Direi gli stessi che valgono per l’ecosistema startup in generale: la mancanza di una fiscalità che permetta a imprese e investitori di ottenere sgravi fiscali, la mancanza di investimenti da parte di investitori professionisti a sostegno e supporto delle startup, una gigantesca macchina burocratica, incertezza delle norme, mancanza di cultura dell’innovazione. Riassumendo abbiamo bisogno di strutture politiche, fiscale, burocratiche meno complesse.
Il punto è: come affrontare la regolamentazione di un settore in rapida evoluzione?

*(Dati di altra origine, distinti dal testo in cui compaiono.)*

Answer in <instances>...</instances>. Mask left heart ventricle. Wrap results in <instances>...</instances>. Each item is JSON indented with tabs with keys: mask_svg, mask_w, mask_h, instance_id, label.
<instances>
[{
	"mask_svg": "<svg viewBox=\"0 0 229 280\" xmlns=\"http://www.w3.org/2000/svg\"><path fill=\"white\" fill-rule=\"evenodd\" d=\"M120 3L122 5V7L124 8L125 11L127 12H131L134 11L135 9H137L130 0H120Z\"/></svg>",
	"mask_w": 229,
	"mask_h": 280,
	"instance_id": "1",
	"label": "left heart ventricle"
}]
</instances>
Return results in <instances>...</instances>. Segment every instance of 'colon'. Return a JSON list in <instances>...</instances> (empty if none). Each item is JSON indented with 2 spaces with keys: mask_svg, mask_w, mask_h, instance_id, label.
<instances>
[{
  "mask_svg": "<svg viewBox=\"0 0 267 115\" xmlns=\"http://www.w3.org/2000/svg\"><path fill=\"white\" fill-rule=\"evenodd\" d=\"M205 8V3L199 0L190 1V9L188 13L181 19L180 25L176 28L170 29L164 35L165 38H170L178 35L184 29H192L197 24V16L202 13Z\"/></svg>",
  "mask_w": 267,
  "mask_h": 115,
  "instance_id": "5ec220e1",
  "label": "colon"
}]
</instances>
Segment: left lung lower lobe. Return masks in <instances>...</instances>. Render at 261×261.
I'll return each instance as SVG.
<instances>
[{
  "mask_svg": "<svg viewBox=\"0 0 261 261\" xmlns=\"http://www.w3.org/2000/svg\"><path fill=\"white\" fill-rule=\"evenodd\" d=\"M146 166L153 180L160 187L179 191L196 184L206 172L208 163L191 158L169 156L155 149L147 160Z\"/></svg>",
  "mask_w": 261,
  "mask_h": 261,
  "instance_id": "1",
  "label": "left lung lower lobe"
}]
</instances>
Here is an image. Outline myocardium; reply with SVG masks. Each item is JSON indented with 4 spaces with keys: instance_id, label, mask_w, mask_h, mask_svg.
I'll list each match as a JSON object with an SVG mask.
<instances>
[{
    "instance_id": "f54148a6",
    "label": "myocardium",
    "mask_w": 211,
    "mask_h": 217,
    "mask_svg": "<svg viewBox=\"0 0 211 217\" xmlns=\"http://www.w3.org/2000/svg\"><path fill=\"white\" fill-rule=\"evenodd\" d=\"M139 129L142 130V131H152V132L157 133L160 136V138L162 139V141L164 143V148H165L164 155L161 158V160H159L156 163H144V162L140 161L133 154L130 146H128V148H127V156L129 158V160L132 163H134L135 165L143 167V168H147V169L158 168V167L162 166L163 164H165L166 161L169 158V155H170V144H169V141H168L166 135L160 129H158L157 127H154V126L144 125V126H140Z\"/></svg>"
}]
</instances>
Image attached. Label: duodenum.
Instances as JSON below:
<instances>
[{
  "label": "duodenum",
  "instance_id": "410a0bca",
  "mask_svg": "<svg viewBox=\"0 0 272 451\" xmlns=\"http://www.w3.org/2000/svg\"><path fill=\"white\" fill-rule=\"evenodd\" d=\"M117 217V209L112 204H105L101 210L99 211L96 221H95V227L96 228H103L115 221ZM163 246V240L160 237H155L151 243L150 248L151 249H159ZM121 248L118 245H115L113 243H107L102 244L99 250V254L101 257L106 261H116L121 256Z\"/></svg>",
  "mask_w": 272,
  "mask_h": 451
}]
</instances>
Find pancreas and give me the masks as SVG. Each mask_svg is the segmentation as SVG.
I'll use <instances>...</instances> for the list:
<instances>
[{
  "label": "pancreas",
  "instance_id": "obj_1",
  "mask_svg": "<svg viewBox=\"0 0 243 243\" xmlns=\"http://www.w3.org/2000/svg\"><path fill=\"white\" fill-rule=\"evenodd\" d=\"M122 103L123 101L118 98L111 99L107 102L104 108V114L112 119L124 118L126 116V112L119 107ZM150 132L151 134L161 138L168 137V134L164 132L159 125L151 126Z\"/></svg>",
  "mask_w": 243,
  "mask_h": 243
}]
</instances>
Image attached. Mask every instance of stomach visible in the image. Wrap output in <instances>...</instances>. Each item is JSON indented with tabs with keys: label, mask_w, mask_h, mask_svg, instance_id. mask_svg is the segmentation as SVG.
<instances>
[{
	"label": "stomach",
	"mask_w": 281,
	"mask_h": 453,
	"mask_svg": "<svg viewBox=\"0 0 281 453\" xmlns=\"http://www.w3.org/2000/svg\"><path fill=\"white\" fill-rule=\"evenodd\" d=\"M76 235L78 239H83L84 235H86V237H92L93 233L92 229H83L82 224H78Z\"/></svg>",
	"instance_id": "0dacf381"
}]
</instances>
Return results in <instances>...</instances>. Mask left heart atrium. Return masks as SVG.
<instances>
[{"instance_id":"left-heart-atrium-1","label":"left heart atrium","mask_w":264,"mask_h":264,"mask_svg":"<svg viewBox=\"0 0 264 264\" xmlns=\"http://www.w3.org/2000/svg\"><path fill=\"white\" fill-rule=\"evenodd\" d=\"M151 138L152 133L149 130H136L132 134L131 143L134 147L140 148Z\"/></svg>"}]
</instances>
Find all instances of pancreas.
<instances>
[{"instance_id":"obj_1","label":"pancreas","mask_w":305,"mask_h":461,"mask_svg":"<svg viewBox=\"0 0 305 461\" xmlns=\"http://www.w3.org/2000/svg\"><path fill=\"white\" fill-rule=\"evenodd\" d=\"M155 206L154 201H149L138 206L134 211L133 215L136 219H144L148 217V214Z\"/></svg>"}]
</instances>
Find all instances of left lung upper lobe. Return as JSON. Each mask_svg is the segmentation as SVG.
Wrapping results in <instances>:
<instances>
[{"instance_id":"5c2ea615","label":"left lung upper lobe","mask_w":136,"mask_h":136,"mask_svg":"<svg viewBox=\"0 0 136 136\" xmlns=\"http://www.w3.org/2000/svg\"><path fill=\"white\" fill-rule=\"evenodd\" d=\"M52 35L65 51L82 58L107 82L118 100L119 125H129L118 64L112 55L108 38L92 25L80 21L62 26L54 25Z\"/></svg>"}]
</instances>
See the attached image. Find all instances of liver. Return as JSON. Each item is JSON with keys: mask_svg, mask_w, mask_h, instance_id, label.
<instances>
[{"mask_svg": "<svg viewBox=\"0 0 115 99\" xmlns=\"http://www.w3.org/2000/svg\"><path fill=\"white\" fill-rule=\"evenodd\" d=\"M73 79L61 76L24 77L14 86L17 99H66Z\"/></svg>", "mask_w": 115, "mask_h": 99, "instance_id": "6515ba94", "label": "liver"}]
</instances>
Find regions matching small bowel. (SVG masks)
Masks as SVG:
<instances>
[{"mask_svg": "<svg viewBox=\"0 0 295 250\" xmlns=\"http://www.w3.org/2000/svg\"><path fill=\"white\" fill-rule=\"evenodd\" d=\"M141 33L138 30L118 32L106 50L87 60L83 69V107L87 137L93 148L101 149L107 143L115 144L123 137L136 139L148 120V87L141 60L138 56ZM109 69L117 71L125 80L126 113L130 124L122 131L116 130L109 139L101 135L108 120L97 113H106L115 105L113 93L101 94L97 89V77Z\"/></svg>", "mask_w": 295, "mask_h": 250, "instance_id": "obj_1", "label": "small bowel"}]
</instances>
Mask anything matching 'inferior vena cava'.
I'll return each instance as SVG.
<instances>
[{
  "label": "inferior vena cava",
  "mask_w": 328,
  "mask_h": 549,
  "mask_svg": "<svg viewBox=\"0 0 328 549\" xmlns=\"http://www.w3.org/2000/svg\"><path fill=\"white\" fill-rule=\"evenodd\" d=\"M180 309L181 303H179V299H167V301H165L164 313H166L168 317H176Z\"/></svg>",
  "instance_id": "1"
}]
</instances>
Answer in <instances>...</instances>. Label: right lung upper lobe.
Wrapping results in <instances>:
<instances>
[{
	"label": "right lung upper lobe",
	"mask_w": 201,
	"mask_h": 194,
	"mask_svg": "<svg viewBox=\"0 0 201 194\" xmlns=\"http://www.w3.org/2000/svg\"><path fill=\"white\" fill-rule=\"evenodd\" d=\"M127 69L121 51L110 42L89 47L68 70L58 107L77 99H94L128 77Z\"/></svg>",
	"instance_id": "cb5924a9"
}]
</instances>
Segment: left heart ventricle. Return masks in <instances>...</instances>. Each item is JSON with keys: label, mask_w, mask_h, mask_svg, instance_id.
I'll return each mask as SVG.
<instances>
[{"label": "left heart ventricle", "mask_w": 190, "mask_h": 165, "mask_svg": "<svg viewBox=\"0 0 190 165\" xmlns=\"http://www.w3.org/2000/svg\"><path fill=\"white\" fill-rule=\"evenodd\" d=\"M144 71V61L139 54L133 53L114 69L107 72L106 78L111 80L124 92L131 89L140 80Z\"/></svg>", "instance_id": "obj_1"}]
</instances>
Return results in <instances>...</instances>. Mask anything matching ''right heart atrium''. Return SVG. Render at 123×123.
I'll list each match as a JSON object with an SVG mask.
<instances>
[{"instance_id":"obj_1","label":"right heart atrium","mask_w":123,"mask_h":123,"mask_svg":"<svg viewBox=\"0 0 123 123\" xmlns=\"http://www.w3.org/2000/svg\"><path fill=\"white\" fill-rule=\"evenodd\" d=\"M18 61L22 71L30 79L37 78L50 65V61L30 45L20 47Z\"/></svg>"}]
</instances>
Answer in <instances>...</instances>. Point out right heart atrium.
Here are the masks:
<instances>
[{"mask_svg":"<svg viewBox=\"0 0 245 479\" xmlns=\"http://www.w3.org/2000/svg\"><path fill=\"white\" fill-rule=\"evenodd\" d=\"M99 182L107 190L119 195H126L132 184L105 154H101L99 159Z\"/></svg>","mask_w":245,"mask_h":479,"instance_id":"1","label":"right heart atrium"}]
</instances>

La regolamentazione del settore fintech è ovviamente di fondamentale importanza, e credo – spero – ricalchi in parte quella già applicata nel Regno Unito. Lì si è creato una sorta di “banco di prova” per le imprese fintech, sfruttando la regulatory sandbox, ovvero le deroghe normative e regolamentari previste per le startup che ne fanno richiesta e che permettono di testare per un periodo limitato i propri prodotti e servizi in un ambiente protetto, senza dover condurre preventivamente importanti investimenti solo per adeguarsi alle norme. I veri rischi? Che non si arresti l’emorragia di imprenditori italiani che continuano a spostarsi su altre geografie per portare avanti i propri progetti imprenditoriali!
Tre previsioni per tre ambiti: quali impatti sociali, economici e politici vedi generarsi dal settore Fintech? (in breve)
Il fintech sta sicuramente cambiando le carte in tavola nel settore della finanza tradizionale: le soluzioni fintech si propongono sia come totalmente alternative, sia come complementari al settore bancario. Questo ha diversi aspetti pratici anche a livello sociale e politico. Da approcci top-down – dove il down di solito accettava senza batter ciglio le decisioni prese dall’alto – stiamo vedendo una riorganizzazione degli attori sociali e sempre più iniziative bottom-up, quindi una voglia di fare sistema e riprendersi in parte quello che ci è stato tolto. Nei prossimi anni vedremo sempre di più fusioni a livello bancario, quindi nuovi casi di banche riscattate dal settore pubblico che poi vengono comprate a prezzo di sconto da qualche gruppo più grande. Non so per quanto tempo questo giochino possa andare avanti, ma se ci aggiungiamo anche la questione delle pensioni e del debito pubblico, sicuramente il fintech con la sua ventata di aria fresca e innovazione, avrà un peso sempre maggiore sia a livello politico che sociale.
Fintech va d’accordo con Millennials o i giovani hanno ancora molta strada da fare per sfruttare appieno le opportunità del settore?I giovani italiani, come gli adulti che li hanno preceduti, hanno un tallone d’Achille: la mancanza di una solida base di educazione finanziaria. Non lo dico io ma l’OCSE nel rapporto Students’ Financial Literacy. Le note positive si ritrovano sicuramente in un quadro d’insieme di miglioramento rispetto al passato. D’altronde, spesso si gioca proprio sulla credenza che la finanza debba essere solo ad appannaggio degli “esperti”, di quelli che dietro ad una scrivania per “aiutarci”. Le truffe nascono dall’ignoranza.
I giovani con i quali mi capita di parlare, sono tendenzialmente più “arrabbiati” dei propri genitori nei confronti delle banche, hanno un senso di fastidio che li pervade. Una rabbia generazionale che forse deriva anche dalla crisi finanziaria del 2007/2008, dove i colpevoli sono ancora “ignoti” o a spasso.
Fossi un superministro di un Ministero a tua scelta, quale sarebbe il primo atto per incrementare le opportunità offerte dal settore Fintech nel Paese?
La tecnologia al giorno d’oggi permette di fare molti passi in avanti, fossi il ministro dell’Interno, congiuntamente al ministro dell’Economia, utilizzerei le soluzioni fintech per tracciare i movimenti di denaro illeciti della criminalità organizzata e scoprire gli evasori fiscali, in modo da perseguirli. Grazie a una migliore tracciabilità dei flussi di denaro è altrettanto possibile monitorare come, dove e in quale modo verrebbero utilizzati i flussi di denaro recuperati. Insomma una situazione dove tutti vincono. Italia vuoi vincere?